La révolution ukrainienne a eu quelque chose de symbolique. Le peuple s'est massivement soulevé, malgré le froid et la brutalité du pouvoir en place. L'événement est aussi tristement célèbre puisque les autorités ont tiré sur la foule : 82 personnes sont mortes et 622 ont été blessées. Christophe Alliel a lui aussi été marqué par les images des affrontements :

"J’avais vu a l’époque les images fortes d'affrontements entre manifestants et policiers sous la neige. La puissance de ces photos et leur ambiance étaient fascinantes. Le froid terrible contrastait avec les explosions de cocktails molotov, feux de voitures, pneus, barricades. C’était dingue !"

Le choix des deux personnages principaux est particulièrement intéressant : Bogdan et Olena s'opposent par leurs rôles et caractérisent finalement une dualité typique de l'Ukraine en 2014. D'un côté, Olena est très informée politiquement, elle va  l'université et a des convictions.
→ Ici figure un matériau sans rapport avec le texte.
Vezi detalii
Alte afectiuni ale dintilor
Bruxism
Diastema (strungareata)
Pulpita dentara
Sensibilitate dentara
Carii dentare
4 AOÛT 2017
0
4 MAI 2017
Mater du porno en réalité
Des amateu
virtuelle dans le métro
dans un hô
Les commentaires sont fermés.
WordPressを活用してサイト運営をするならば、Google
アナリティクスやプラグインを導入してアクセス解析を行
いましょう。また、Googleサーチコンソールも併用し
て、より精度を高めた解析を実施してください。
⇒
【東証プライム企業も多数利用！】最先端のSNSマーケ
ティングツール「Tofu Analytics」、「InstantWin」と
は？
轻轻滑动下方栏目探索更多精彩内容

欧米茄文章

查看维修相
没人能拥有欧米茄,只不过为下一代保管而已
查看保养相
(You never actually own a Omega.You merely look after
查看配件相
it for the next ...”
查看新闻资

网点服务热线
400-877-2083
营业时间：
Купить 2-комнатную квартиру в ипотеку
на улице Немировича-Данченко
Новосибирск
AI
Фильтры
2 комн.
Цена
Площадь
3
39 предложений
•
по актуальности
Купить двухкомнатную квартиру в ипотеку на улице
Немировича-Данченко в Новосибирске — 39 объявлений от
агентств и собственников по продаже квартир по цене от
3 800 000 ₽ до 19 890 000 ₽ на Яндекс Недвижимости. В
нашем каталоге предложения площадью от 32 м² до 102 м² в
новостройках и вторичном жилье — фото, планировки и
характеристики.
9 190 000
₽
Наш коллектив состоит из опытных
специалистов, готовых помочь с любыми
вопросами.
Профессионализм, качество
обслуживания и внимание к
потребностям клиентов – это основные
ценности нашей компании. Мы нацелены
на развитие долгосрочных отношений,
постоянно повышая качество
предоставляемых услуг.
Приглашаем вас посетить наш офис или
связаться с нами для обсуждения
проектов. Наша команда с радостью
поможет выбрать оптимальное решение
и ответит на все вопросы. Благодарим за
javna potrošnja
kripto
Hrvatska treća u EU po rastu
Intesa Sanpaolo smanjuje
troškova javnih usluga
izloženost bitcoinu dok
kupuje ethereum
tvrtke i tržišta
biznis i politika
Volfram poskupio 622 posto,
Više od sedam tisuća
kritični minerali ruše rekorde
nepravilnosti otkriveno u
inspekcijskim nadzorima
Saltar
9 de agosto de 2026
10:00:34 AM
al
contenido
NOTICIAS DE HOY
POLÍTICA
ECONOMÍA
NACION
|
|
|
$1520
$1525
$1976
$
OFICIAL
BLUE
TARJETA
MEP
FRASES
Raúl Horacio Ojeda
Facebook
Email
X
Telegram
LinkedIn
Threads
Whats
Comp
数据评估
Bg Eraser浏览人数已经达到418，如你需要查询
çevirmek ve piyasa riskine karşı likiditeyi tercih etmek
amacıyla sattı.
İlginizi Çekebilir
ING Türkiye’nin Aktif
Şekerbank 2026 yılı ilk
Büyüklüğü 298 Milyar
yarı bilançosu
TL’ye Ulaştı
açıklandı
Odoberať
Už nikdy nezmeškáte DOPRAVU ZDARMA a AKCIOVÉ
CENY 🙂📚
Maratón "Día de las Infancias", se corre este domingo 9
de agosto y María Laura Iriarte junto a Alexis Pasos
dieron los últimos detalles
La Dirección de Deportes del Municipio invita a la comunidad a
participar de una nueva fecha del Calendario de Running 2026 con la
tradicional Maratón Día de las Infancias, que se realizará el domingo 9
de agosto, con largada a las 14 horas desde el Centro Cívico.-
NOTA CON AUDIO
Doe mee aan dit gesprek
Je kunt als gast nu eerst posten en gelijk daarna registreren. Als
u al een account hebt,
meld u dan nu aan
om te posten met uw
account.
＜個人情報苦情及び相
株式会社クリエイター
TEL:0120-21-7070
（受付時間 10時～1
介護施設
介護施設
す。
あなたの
De l'autre côté, Bogdan cherche surtout a gagner sa vie à peu près correctement, et a confiance en son pays. Mais pourquoi avoir choisi de placer le lecteur du côté du policier plutôt que de l'étudiante ? Aurélien Ducoudray m'explique :

"Choisir un supposé méchant c'est toujours efficace, et je voulais un personnage tiraillé de toutes parts alors qu'il symbolise la puissance. En faire un gars perdu, comme moi j'étais perdu dans cet événement ! Comme nombre de téléspectateurs absolument pas au courant de la vie ukrainienne !"

Raconter un événement historique moderne

La bande dessinée historique est un genre en soi : mais souvent elle se situe dans la Renaissance, au Moyen-Âge, dans l'Antiquité ou même durant la seconde guerre mondiale... Rarement dans une période aussi récente. Même si Bogdan et Olena sont fictifs, les affrontements ont vraiment eu lieu et le risque d'être incohérent n'est jamais loin. Comment faire alors pour éviter de se tromper ? Christophe Alliel a plusieurs astuces pour trouver des éléments visuels.

"La documentation s’est faite en partie via des documentaires sur youtube, et des images trouvées sur le net. Je ne me suis pas rendu sur place mais j’ai pu me balader virtuellement dans les rue de Kiev en utilisant Google street view. Je l'avais utilisé dans Les Chiens de Pripyat. C’est un outil très pratique qui aide beaucoup à ressentir le lieu et approcher l'architecture."

Google Street View, c'est un outil que Fabien Toulmé a également beaucoup utilisé pour l'Odyssée d'Hakim. C'est intéressant de constater que les auteurs et les dessinateurs peuvent aujourd'hui raconter des événements très récents avec suffisament d'exactitude, grâce à ce type de service. Pour autant, Maïdan Love n'adopte pas un style complétement réaliste, notamment dans le design des personnages. Pour Aurélien Ducoudray, ce choix a un but scénaristique :

"C'est pour être plus près de l'émotion en fait, ce petit décalage permet de ressentir plus directement les grands écarts émotionnels des personnages, et j'adore ça, ce petit côté semi réaliste dans les visages, c'est un vecteur émotionnel parfait !"

Sans compter que même si les événements sont graves, le récit n'a rien de lourd. Bogdan va se retrouver à moitié nu dans les rues de Kiev suite à une succession d'événements malheureux, ou encore rencontrer un couple qui s'éclate à bloquer innocement les fourgons de policiers avec leur voiture. On rit aussi en lisant Maïdan Love, et un style très réaliste aurait alors semblé un peu décalé.

J'étais curieuse de découvrir Maïdan Love, parce que j'avais suivi de près à l'époque les événements se déroulant en Ukraine. Et mon verdict est sans appel : ce premier tome est une petite pépite ! À travers les rencontres de Bogdan, on plonge au coeur de ces événements à la fois terribles et si importants, qui ont marqué durablement l'Histoire de l'Ukraine. Dans le second tome, le duo nous racontera aussi l'après : Aurélien Ducoudray a même ajouté que l'histoire se terminerait... Sur des toilettes en or ! En attendant vous pouvez découvrir le premier volume au prix de 14,90 euros chez Grand Angle.